[Start of Attachment]

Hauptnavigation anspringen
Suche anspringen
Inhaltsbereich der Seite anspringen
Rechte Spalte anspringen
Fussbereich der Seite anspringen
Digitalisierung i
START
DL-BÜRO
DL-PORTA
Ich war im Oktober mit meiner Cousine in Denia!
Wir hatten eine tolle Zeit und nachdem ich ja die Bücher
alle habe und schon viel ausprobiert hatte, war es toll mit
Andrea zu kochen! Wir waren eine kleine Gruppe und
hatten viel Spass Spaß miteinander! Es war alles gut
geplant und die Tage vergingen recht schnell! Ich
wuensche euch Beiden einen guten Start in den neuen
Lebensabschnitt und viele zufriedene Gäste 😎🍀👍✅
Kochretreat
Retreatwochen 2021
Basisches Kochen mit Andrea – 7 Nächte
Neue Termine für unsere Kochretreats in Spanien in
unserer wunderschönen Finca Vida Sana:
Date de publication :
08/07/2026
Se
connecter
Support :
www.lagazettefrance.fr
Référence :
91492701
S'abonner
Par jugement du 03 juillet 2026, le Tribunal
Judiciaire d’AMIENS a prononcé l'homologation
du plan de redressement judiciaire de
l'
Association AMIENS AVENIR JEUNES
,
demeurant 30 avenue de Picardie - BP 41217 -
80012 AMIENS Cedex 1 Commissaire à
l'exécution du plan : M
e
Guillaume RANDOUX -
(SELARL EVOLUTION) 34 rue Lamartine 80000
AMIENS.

[End of Attachment]

## EXERCISE GOAL
All lines from the one that contains "unserer wunderschönen Finca" through the end of the listing above should be copied exactly, with nothing else.

## SOLUTION TO THIS TASK
unserer wunderschönen Finca Vida Sana:
Date de publication :
08/07/2026
Se
connecter
Support :
www.lagazettefrance.fr
Référence :
91492701
S'abonner
Par jugement du 03 juillet 2026, le Tribunal
Judiciaire d’AMIENS a prononcé l'homologation
du plan de redressement judiciaire de
l'
Association AMIENS AVENIR JEUNES
,
demeurant 30 avenue de Picardie - BP 41217 -
80012 AMIENS Cedex 1 Commissaire à
l'exécution du plan : M
e
Guillaume RANDOUX -
(SELARL EVOLUTION) 34 rue Lamartine 80000
AMIENS.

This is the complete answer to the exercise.